For the first time in years, I found myself exploring my music collection. “Play songs by Johnny Cash” begets “Playing songs by Johnny Cash,” and then the classic crooner laments about love gone bad in Memphis. This is even safer than using the in-car stereo because I kept my eyes on the road the whole time. I found myself calling people. Of course, driving while distracted is bad, but it was actually practical to call the house and tell the kids that I was on my way home without having to take my eyes off the road. When ASR works well enough, you’ll want to use it. And use it in circumstances that were previously off-limits or much more dangerous.
There is a related technology in the iPhone called VoiceOver. Designed for people with vision impairments, this uses a text to speech (TTS) voice synthesizer and basically verbalizes what the person’s finger is touching. When you swipe between app screens, you’ll hear “Screen 3 of 11” followed by a listing of every app on that screen. Touching an app like PowerNap, prompts “Power Nap, double tap to launch.” A double tap, anywhere on the screen, then launches the app. This system works too, but not well enough. Among its various drawbacks, it still requires a lot of tapping. So, although you don’t need to use your eyes, you still need to use your hands.
Key Technologies
- Automatic Speech Recognition (ASR)
- Text To Speech (TTS)
- Automatic or Semi-Automatic Voice Transcribing – for recording voice memos, and converting them into text.
Implications
… for the application producer
- If your app would likely be used by somebody walking around, then start thinking about Voice Control now, while still in your design phase.
- Improved voice control, with high quality voices and better recognition, may be worth an in-app purchase/upgrade.
- With the Silver Market (retiring baby boomers) increasing, their eyes getting worse, their fingers hurting more, then maybe Voice Control is the way to bring/extend apps to that huge market.
… for the developers
- Think about Voice Control early in the design phase. Don’t count on being able to elegantly retrofit your eye & finger focused app into both eye & finger and ear & voice.

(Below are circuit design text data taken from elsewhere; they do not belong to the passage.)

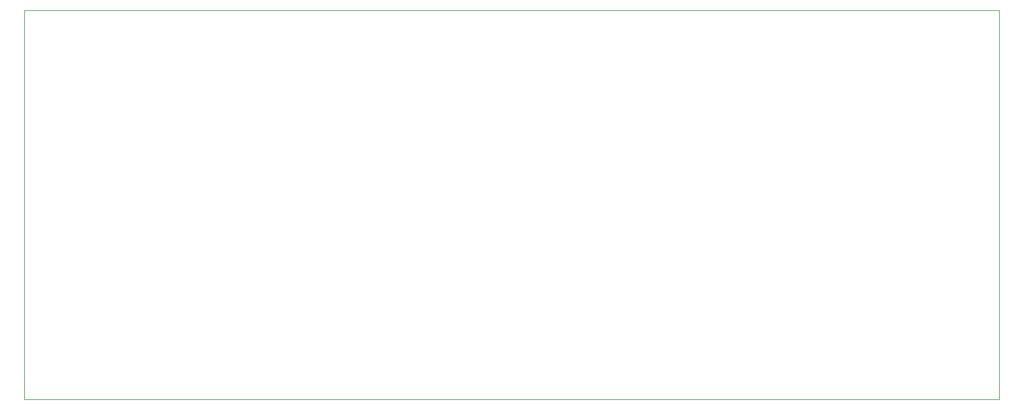
<source format=gbr>
G04 #@! TF.GenerationSoftware,KiCad,Pcbnew,(5.1.5-0-10_14)*
G04 #@! TF.CreationDate,2020-01-20T13:36:02-08:00*
G04 #@! TF.ProjectId,SpectrumAnayzerMini,53706563-7472-4756-9d41-6e61797a6572,rev?*
G04 #@! TF.SameCoordinates,Original*
G04 #@! TF.FileFunction,Profile,NP*
%FSLAX46Y46*%
G04 Gerber Fmt 4.6, Leading zero omitted, Abs format (unit mm)*
G04 Created by KiCad (PCBNEW (5.1.5-0-10_14)) date 2020-01-20 13:36:02*
%MOMM*%
%LPD*%
G04 APERTURE LIST*
%ADD10C,0.050000*%
G04 APERTURE END LIST*
D10*
X67310000Y-77851000D02*
X203200000Y-77851000D01*
X67310000Y-77851000D02*
X67310000Y-132207000D01*
X67310000Y-132207000D02*
X203200000Y-132207000D01*
X203200000Y-132207000D02*
X203200000Y-77851000D01*
M02*

</source>
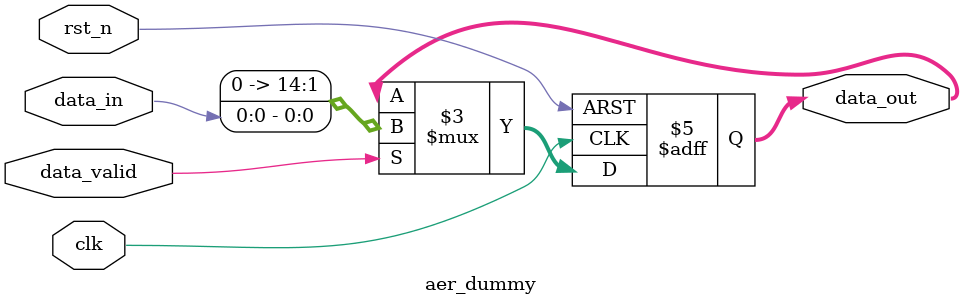
<source format=v>
module aer_dummy(
    input wire clk,
    input wire rst_n,
    input wire data_valid,
    input wire data_in,
    output reg [14:0]data_out);
    
    always@(posedge clk or negedge rst_n)
        if(!rst_n)begin
            data_out<=0;
        end else begin
            if(data_valid)begin
                data_out<= data_in;
            end
     end
endmodule

</source>
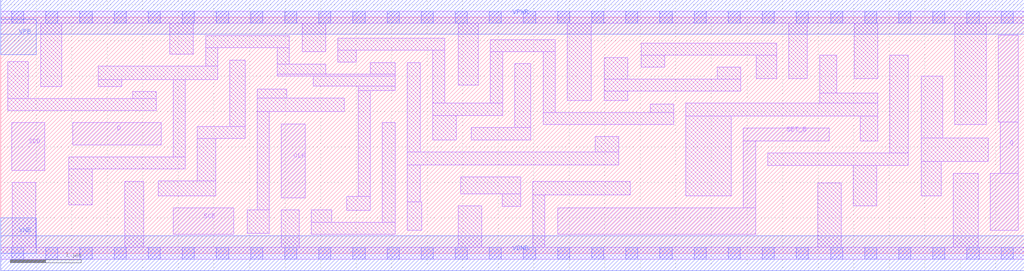
<source format=lef>
# Copyright 2020 The SkyWater PDK Authors
#
# Licensed under the Apache License, Version 2.0 (the "License");
# you may not use this file except in compliance with the License.
# You may obtain a copy of the License at
#
#     https://www.apache.org/licenses/LICENSE-2.0
#
# Unless required by applicable law or agreed to in writing, software
# distributed under the License is distributed on an "AS IS" BASIS,
# WITHOUT WARRANTIES OR CONDITIONS OF ANY KIND, either express or implied.
# See the License for the specific language governing permissions and
# limitations under the License.
#
# SPDX-License-Identifier: Apache-2.0

VERSION 5.5 ;
NAMESCASESENSITIVE ON ;
BUSBITCHARS "[]" ;
DIVIDERCHAR "/" ;
MACRO sky130_fd_sc_lp__sdfstp_1
  CLASS CORE ;
  SOURCE USER ;
  ORIGIN  0.000000  0.000000 ;
  SIZE  14.40000 BY  3.330000 ;
  SYMMETRY X Y R90 ;
  SITE unit ;
  PIN D
    ANTENNAGATEAREA  0.159000 ;
    DIRECTION INPUT ;
    USE SIGNAL ;
    PORT
      LAYER li1 ;
        RECT 1.015000 1.530000 2.255000 1.840000 ;
    END
  END D
  PIN Q
    ANTENNADIFFAREA  0.556500 ;
    DIRECTION OUTPUT ;
    USE SIGNAL ;
    PORT
      LAYER li1 ;
        RECT 13.925000 0.325000 14.315000 1.125000 ;
        RECT 14.035000 1.850000 14.315000 3.075000 ;
        RECT 14.065000 1.125000 14.315000 1.850000 ;
    END
  END Q
  PIN SCD
    ANTENNAGATEAREA  0.159000 ;
    DIRECTION INPUT ;
    USE SIGNAL ;
    PORT
      LAYER li1 ;
        RECT 0.155000 1.170000 0.620000 1.840000 ;
    END
  END SCD
  PIN SCE
    ANTENNAGATEAREA  0.318000 ;
    DIRECTION INPUT ;
    USE SIGNAL ;
    PORT
      LAYER li1 ;
        RECT 2.430000 0.265000 3.275000 0.640000 ;
    END
  END SCE
  PIN SET_B
    ANTENNAGATEAREA  0.252000 ;
    DIRECTION INPUT ;
    USE SIGNAL ;
    PORT
      LAYER li1 ;
        RECT  7.835000 0.265000 10.620000 0.640000 ;
        RECT 10.450000 0.640000 10.620000 1.585000 ;
        RECT 10.450000 1.585000 11.660000 1.765000 ;
    END
  END SET_B
  PIN CLK
    ANTENNAGATEAREA  0.159000 ;
    DIRECTION INPUT ;
    USE CLOCK ;
    PORT
      LAYER li1 ;
        RECT 3.950000 0.780000 4.285000 1.825000 ;
    END
  END CLK
  PIN VGND
    DIRECTION INOUT ;
    USE GROUND ;
    PORT
      LAYER met1 ;
        RECT 0.000000 -0.245000 14.400000 0.245000 ;
    END
  END VGND
  PIN VNB
    DIRECTION INOUT ;
    USE GROUND ;
    PORT
      LAYER met1 ;
        RECT 0.000000 0.000000 0.500000 0.500000 ;
    END
  END VNB
  PIN VPB
    DIRECTION INOUT ;
    USE POWER ;
    PORT
      LAYER met1 ;
        RECT 0.000000 2.800000 0.500000 3.300000 ;
    END
  END VPB
  PIN VPWR
    DIRECTION INOUT ;
    USE POWER ;
    PORT
      LAYER met1 ;
        RECT 0.000000 3.085000 14.400000 3.575000 ;
    END
  END VPWR
  OBS
    LAYER li1 ;
      RECT  0.000000 -0.085000 14.400000 0.085000 ;
      RECT  0.000000  3.245000 14.400000 3.415000 ;
      RECT  0.095000  2.010000  2.185000 2.180000 ;
      RECT  0.095000  2.180000  0.390000 2.700000 ;
      RECT  0.165000  0.085000  0.495000 1.000000 ;
      RECT  0.560000  2.350000  0.855000 3.245000 ;
      RECT  0.955000  0.685000  1.285000 1.190000 ;
      RECT  0.955000  1.190000  2.595000 1.360000 ;
      RECT  1.370000  2.350000  1.700000 2.450000 ;
      RECT  1.370000  2.450000  3.055000 2.640000 ;
      RECT  1.745000  0.085000  2.015000 1.015000 ;
      RECT  1.855000  2.180000  2.185000 2.280000 ;
      RECT  2.215000  0.810000  3.025000 1.020000 ;
      RECT  2.375000  2.810000  2.705000 3.245000 ;
      RECT  2.425000  1.360000  2.595000 2.450000 ;
      RECT  2.765000  1.020000  3.025000 1.620000 ;
      RECT  2.765000  1.620000  3.440000 1.790000 ;
      RECT  2.885000  2.640000  3.055000 2.895000 ;
      RECT  2.885000  2.895000  4.060000 3.065000 ;
      RECT  3.225000  1.790000  3.440000 2.725000 ;
      RECT  3.470000  0.280000  3.780000 0.610000 ;
      RECT  3.610000  0.610000  3.780000 1.995000 ;
      RECT  3.610000  1.995000  4.835000 2.185000 ;
      RECT  3.610000  2.185000  4.025000 2.315000 ;
      RECT  3.890000  2.495000  5.550000 2.525000 ;
      RECT  3.890000  2.525000  4.570000 2.665000 ;
      RECT  3.890000  2.665000  4.060000 2.895000 ;
      RECT  3.950000  0.085000  4.200000 0.610000 ;
      RECT  4.240000  2.845000  4.570000 3.245000 ;
      RECT  4.370000  0.265000  5.550000 0.435000 ;
      RECT  4.370000  0.435000  4.660000 0.610000 ;
      RECT  4.400000  2.355000  5.550000 2.495000 ;
      RECT  4.740000  2.695000  5.000000 2.865000 ;
      RECT  4.740000  2.865000  6.250000 3.035000 ;
      RECT  4.870000  0.605000  5.200000 0.805000 ;
      RECT  5.030000  0.805000  5.200000 2.295000 ;
      RECT  5.030000  2.295000  5.550000 2.355000 ;
      RECT  5.200000  2.525000  5.550000 2.690000 ;
      RECT  5.370000  0.435000  5.550000 1.845000 ;
      RECT  5.720000  0.325000  5.920000 0.725000 ;
      RECT  5.720000  0.725000  5.900000 1.245000 ;
      RECT  5.720000  1.245000  8.695000 1.425000 ;
      RECT  5.720000  1.425000  5.900000 2.690000 ;
      RECT  6.080000  1.595000  6.410000 1.945000 ;
      RECT  6.080000  1.945000  7.060000 2.115000 ;
      RECT  6.080000  2.115000  6.250000 2.865000 ;
      RECT  6.440000  0.085000  6.770000 0.665000 ;
      RECT  6.440000  2.370000  6.720000 3.245000 ;
      RECT  6.470000  0.835000  7.315000 1.075000 ;
      RECT  6.620000  1.595000  7.460000 1.775000 ;
      RECT  6.890000  2.115000  7.060000 2.840000 ;
      RECT  6.890000  2.840000  7.800000 3.010000 ;
      RECT  7.055000  0.660000  7.315000 0.835000 ;
      RECT  7.230000  1.775000  7.460000 2.670000 ;
      RECT  7.485000  0.085000  7.655000 0.820000 ;
      RECT  7.485000  0.820000  8.855000 1.010000 ;
      RECT  7.630000  1.815000  9.470000 1.985000 ;
      RECT  7.630000  1.985000  7.800000 2.840000 ;
      RECT  7.970000  2.155000  8.310000 3.245000 ;
      RECT  8.365000  1.425000  8.695000 1.645000 ;
      RECT  8.490000  2.155000  8.820000 2.285000 ;
      RECT  8.490000  2.285000 10.410000 2.455000 ;
      RECT  8.490000  2.455000  8.820000 2.755000 ;
      RECT  9.010000  2.625000  9.340000 2.795000 ;
      RECT  9.010000  2.795000 10.920000 2.965000 ;
      RECT  9.140000  1.985000  9.470000 2.105000 ;
      RECT  9.640000  0.810000 10.280000 1.935000 ;
      RECT  9.640000  1.935000 12.340000 2.115000 ;
      RECT 10.080000  2.455000 10.410000 2.625000 ;
      RECT 10.630000  2.465000 10.920000 2.795000 ;
      RECT 10.790000  1.235000 12.770000 1.415000 ;
      RECT 11.090000  2.465000 11.350000 3.245000 ;
      RECT 11.495000  0.085000 11.825000 0.995000 ;
      RECT 11.520000  2.115000 12.340000 2.255000 ;
      RECT 11.520000  2.255000 11.760000 2.795000 ;
      RECT 11.995000  0.665000 12.325000 1.235000 ;
      RECT 12.010000  2.465000 12.340000 3.245000 ;
      RECT 12.090000  1.585000 12.340000 1.935000 ;
      RECT 12.510000  1.415000 12.770000 2.795000 ;
      RECT 12.950000  0.810000 13.230000 1.295000 ;
      RECT 12.950000  1.295000 13.895000 1.625000 ;
      RECT 12.950000  1.625000 13.255000 2.495000 ;
      RECT 13.400000  0.085000 13.755000 1.125000 ;
      RECT 13.425000  1.815000 13.865000 3.245000 ;
    LAYER mcon ;
      RECT  0.155000 -0.085000  0.325000 0.085000 ;
      RECT  0.155000  3.245000  0.325000 3.415000 ;
      RECT  0.635000 -0.085000  0.805000 0.085000 ;
      RECT  0.635000  3.245000  0.805000 3.415000 ;
      RECT  1.115000 -0.085000  1.285000 0.085000 ;
      RECT  1.115000  3.245000  1.285000 3.415000 ;
      RECT  1.595000 -0.085000  1.765000 0.085000 ;
      RECT  1.595000  3.245000  1.765000 3.415000 ;
      RECT  2.075000 -0.085000  2.245000 0.085000 ;
      RECT  2.075000  3.245000  2.245000 3.415000 ;
      RECT  2.555000 -0.085000  2.725000 0.085000 ;
      RECT  2.555000  3.245000  2.725000 3.415000 ;
      RECT  3.035000 -0.085000  3.205000 0.085000 ;
      RECT  3.035000  3.245000  3.205000 3.415000 ;
      RECT  3.515000 -0.085000  3.685000 0.085000 ;
      RECT  3.515000  3.245000  3.685000 3.415000 ;
      RECT  3.995000 -0.085000  4.165000 0.085000 ;
      RECT  3.995000  3.245000  4.165000 3.415000 ;
      RECT  4.475000 -0.085000  4.645000 0.085000 ;
      RECT  4.475000  3.245000  4.645000 3.415000 ;
      RECT  4.955000 -0.085000  5.125000 0.085000 ;
      RECT  4.955000  3.245000  5.125000 3.415000 ;
      RECT  5.435000 -0.085000  5.605000 0.085000 ;
      RECT  5.435000  3.245000  5.605000 3.415000 ;
      RECT  5.915000 -0.085000  6.085000 0.085000 ;
      RECT  5.915000  3.245000  6.085000 3.415000 ;
      RECT  6.395000 -0.085000  6.565000 0.085000 ;
      RECT  6.395000  3.245000  6.565000 3.415000 ;
      RECT  6.875000 -0.085000  7.045000 0.085000 ;
      RECT  6.875000  3.245000  7.045000 3.415000 ;
      RECT  7.355000 -0.085000  7.525000 0.085000 ;
      RECT  7.355000  3.245000  7.525000 3.415000 ;
      RECT  7.835000 -0.085000  8.005000 0.085000 ;
      RECT  7.835000  3.245000  8.005000 3.415000 ;
      RECT  8.315000 -0.085000  8.485000 0.085000 ;
      RECT  8.315000  3.245000  8.485000 3.415000 ;
      RECT  8.795000 -0.085000  8.965000 0.085000 ;
      RECT  8.795000  3.245000  8.965000 3.415000 ;
      RECT  9.275000 -0.085000  9.445000 0.085000 ;
      RECT  9.275000  3.245000  9.445000 3.415000 ;
      RECT  9.755000 -0.085000  9.925000 0.085000 ;
      RECT  9.755000  3.245000  9.925000 3.415000 ;
      RECT 10.235000 -0.085000 10.405000 0.085000 ;
      RECT 10.235000  3.245000 10.405000 3.415000 ;
      RECT 10.715000 -0.085000 10.885000 0.085000 ;
      RECT 10.715000  3.245000 10.885000 3.415000 ;
      RECT 11.195000 -0.085000 11.365000 0.085000 ;
      RECT 11.195000  3.245000 11.365000 3.415000 ;
      RECT 11.675000 -0.085000 11.845000 0.085000 ;
      RECT 11.675000  3.245000 11.845000 3.415000 ;
      RECT 12.155000 -0.085000 12.325000 0.085000 ;
      RECT 12.155000  3.245000 12.325000 3.415000 ;
      RECT 12.635000 -0.085000 12.805000 0.085000 ;
      RECT 12.635000  3.245000 12.805000 3.415000 ;
      RECT 13.115000 -0.085000 13.285000 0.085000 ;
      RECT 13.115000  3.245000 13.285000 3.415000 ;
      RECT 13.595000 -0.085000 13.765000 0.085000 ;
      RECT 13.595000  3.245000 13.765000 3.415000 ;
      RECT 14.075000 -0.085000 14.245000 0.085000 ;
      RECT 14.075000  3.245000 14.245000 3.415000 ;
  END
END sky130_fd_sc_lp__sdfstp_1
END LIBRARY

</source>
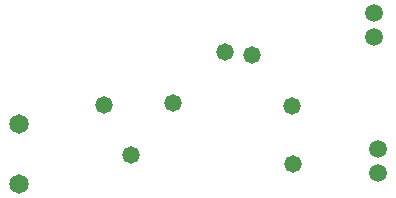
<source format=gbs>
G04*
G04 #@! TF.GenerationSoftware,Altium Limited,Altium Designer,25.0.2 (28)*
G04*
G04 Layer_Color=16711935*
%FSLAX44Y44*%
%MOMM*%
G71*
G04*
G04 #@! TF.SameCoordinates,4808E630-E1AA-40A3-BC65-94F3982335E7*
G04*
G04*
G04 #@! TF.FilePolarity,Negative*
G04*
G01*
G75*
%ADD42C,1.5032*%
%ADD43C,1.6532*%
%ADD44C,1.4732*%
D42*
X877570Y561020D02*
D03*
Y541020D02*
D03*
X881380Y445770D02*
D03*
Y425770D02*
D03*
D43*
X577520Y466800D02*
D03*
Y416800D02*
D03*
D44*
X808228Y482346D02*
D03*
X708000Y484734D02*
D03*
X751586Y528320D02*
D03*
X649130Y483421D02*
D03*
X809752Y433070D02*
D03*
X672338Y440690D02*
D03*
X774700Y525780D02*
D03*
M02*

</source>
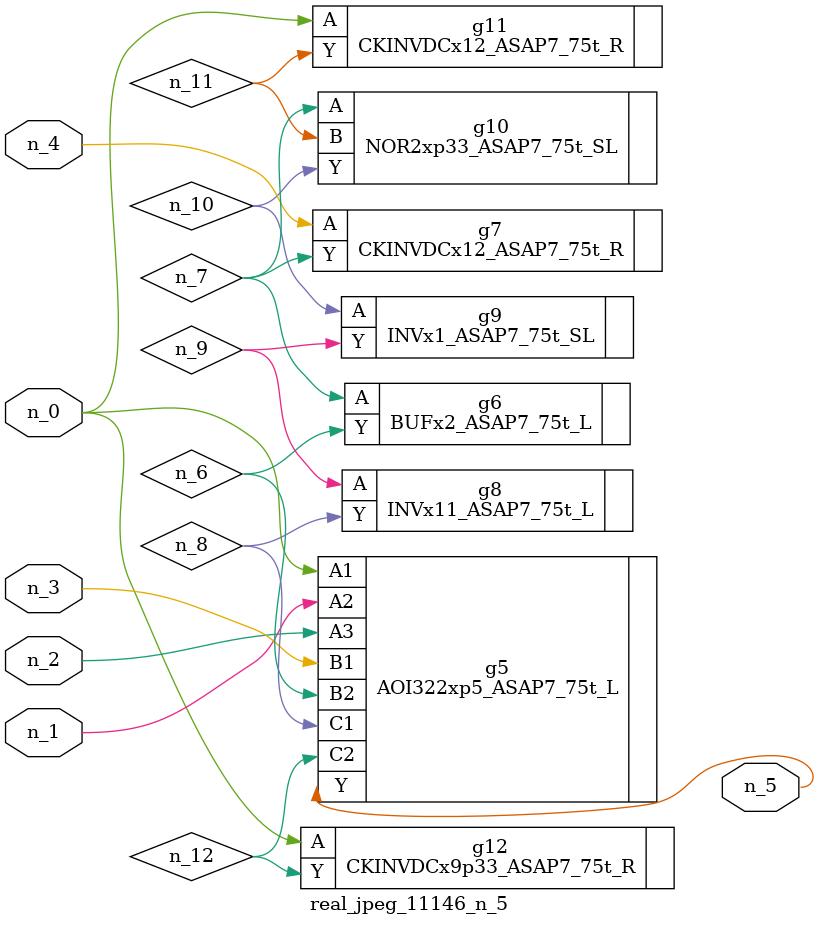
<source format=v>
module real_jpeg_11146_n_5 (n_4, n_0, n_1, n_2, n_3, n_5);

input n_4;
input n_0;
input n_1;
input n_2;
input n_3;

output n_5;

wire n_12;
wire n_8;
wire n_11;
wire n_6;
wire n_7;
wire n_10;
wire n_9;

AOI322xp5_ASAP7_75t_L g5 ( 
.A1(n_0),
.A2(n_1),
.A3(n_2),
.B1(n_3),
.B2(n_6),
.C1(n_8),
.C2(n_12),
.Y(n_5)
);

CKINVDCx12_ASAP7_75t_R g11 ( 
.A(n_0),
.Y(n_11)
);

CKINVDCx9p33_ASAP7_75t_R g12 ( 
.A(n_0),
.Y(n_12)
);

CKINVDCx12_ASAP7_75t_R g7 ( 
.A(n_4),
.Y(n_7)
);

BUFx2_ASAP7_75t_L g6 ( 
.A(n_7),
.Y(n_6)
);

NOR2xp33_ASAP7_75t_SL g10 ( 
.A(n_7),
.B(n_11),
.Y(n_10)
);

INVx11_ASAP7_75t_L g8 ( 
.A(n_9),
.Y(n_8)
);

INVx1_ASAP7_75t_SL g9 ( 
.A(n_10),
.Y(n_9)
);


endmodule
</source>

Don’t believe me? Then ask yourself how many of the mouse & click focused apps were easily ported to the iPhone’s finger-based system?
- Jump-start your mind by testing out some existing apps with Accessibility turned on. It was an enlightening experience for me.
- Open-source SDKs here are seriously lagging behind the commercial implementations, but they might be good enough to act as a preview or teaser, and allowing only serious users to purchase the upgrade.
- The commercial implementations are just now starting to think about licensing their SDKs.
… for R&D and DoD
- Imagine mobile applications that are useful w/o hands or screens. We’re used to thinking about the field utility of such systems, but what about the non-combatant, or at least those not all the way on the front line.
- To following this line of thought, haptic feedback is just coming to the consumer space – so if you can’t imagine soldiers chatting away all day to their PDAs, can you imagine them gesturing to one, without ever seeing the screen.
-
Not sure these are quite the right commands
-
- For application survivability, if the screen is damaged, say, by a bullet, shouldn’t the software still be able to function via alternative input methods, like voice? It might not be as efficient in some cases, but perhaps it would be better than nothing.
- Low power consumption: software capable of voice control wouldn’t need a screen.
- Weight: No screen equals lower weight.